Robodebt Centrelink staffer wins compo claim over bullying
A CENTRELINK employee who staged her own legal defence has proved she was psychiatrically injured at work after clashing with her bosses during the robodebt scandal.
The longstanding customer service officer lodged a bullying and harassment claim in August 2017 against four managers, alleging she was subject to "criticisms and interpersonal disputes" about her performance and was told not to record a customer's robodebt complaint.
She filed a worker's compensation claim two months later, saying she'd developed an adjustment disorder with anxiety after her bullying complaint was dismissed after a "deficient and unfair" investigation.
Her claim was rejected in March 2018, with the agency finding it wasn't liable to pay the compensation because even though her job "significantly contributed" to her illness, it arose from "reasonable administrative action taken in a reasonable manner".
The woman challenged the decision and represented herself at an Administrative Appeals Tribunal of Australia hearing in Hobart last November.
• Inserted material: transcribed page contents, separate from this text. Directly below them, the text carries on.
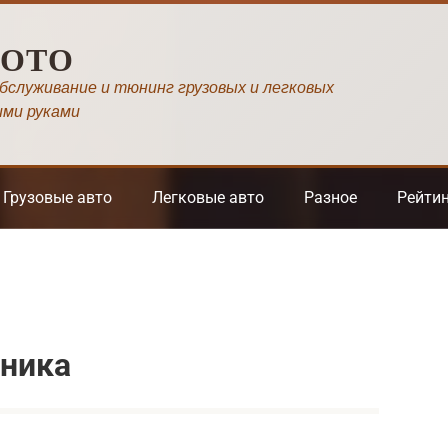
МОТО
обслуживание и тюнинг грузовых и легковых
ими руками
Грузовые авто
Легковые авто
Разное
Рейти
оника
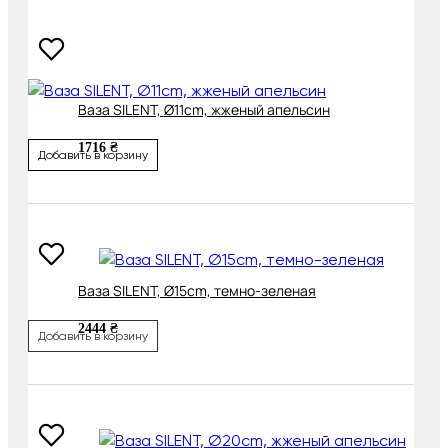
Ваза SILENT, Ø11cm, жженый апельсин
1716 ₴
Добавить в корзину
Ваза SILENT, Ø15cm, темно-зеленая
2444 ₴
Добавить в корзину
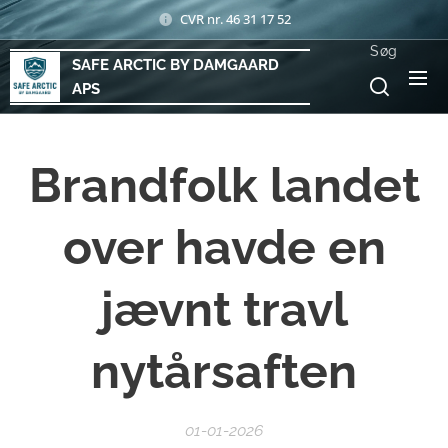
CVR nr. 46 31 17 52
Søg
SAFE ARCTIC BY DAMGAARD
APS
Brandfolk landet
over havde en
jævnt travl
nytårsaften
01-01-2026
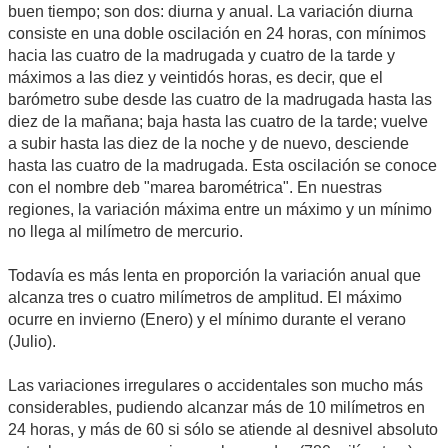
buen tiempo; son dos: diurna y anual. La variación diurna
consiste en una doble oscilación en 24 horas, con mínimos
hacia las cuatro de la madrugada y cuatro de la tarde y
máximos a las diez y veintidós horas, es decir, que el
barómetro sube desde las cuatro de la madrugada hasta las
diez de la mañana; baja hasta las cuatro de la tarde; vuelve
a subir hasta las diez de la noche y de nuevo, desciende
hasta las cuatro de la madrugada. Esta oscilación se conoce
con el nombre deb "marea barométrica". En nuestras
regiones, la variación máxima entre un máximo y un mínimo
no llega al milímetro de mercurio.
Todavía es más lenta en proporción la variación anual que
alcanza tres o cuatro milímetros de amplitud. El máximo
ocurre en invierno (Enero) y el mínimo durante el verano
(Julio).
Las variaciones irregulares o accidentales son mucho más
considerables, pudiendo alcanzar más de 10 milímetros en
24 horas, y más de 60 si sólo se atiende al desnivel absoluto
A doctor said the woman's adjustment disorder was partly caused by Centrelink giving her a "disciplinary" letter of expectation, which was later withdrawn, and the agency's processes "in relation to her efforts to assist clients".
But the doctor also noted an issue in the woman's personal life, as well as her "obsessional personality", had contributed to her condition.
Lawyers for worker's compensation authority Comcare argued the woman's illness was pre-existing, relying on another doctor who said the woman had been involved in 90 workplace incidents and suffered possible underlying depression.
Tribunal member Sandra Taglieri SC found in her decision that the woman had suffered from a recurrence of a pre-existing adjustment disorder, noting she was vulnerable given her "fastidious" and "obsessive" personality type.
However, she set aside Comcare's decision not to pay compensation after finding the woman didn't have an underlying personality dysfunction that could be classified as an ailment.
Ms Taglieri said her condition worsened after her bullying claim was not investigated properly, and her employer's decision not to take action was "tainted with the same unreasonableness".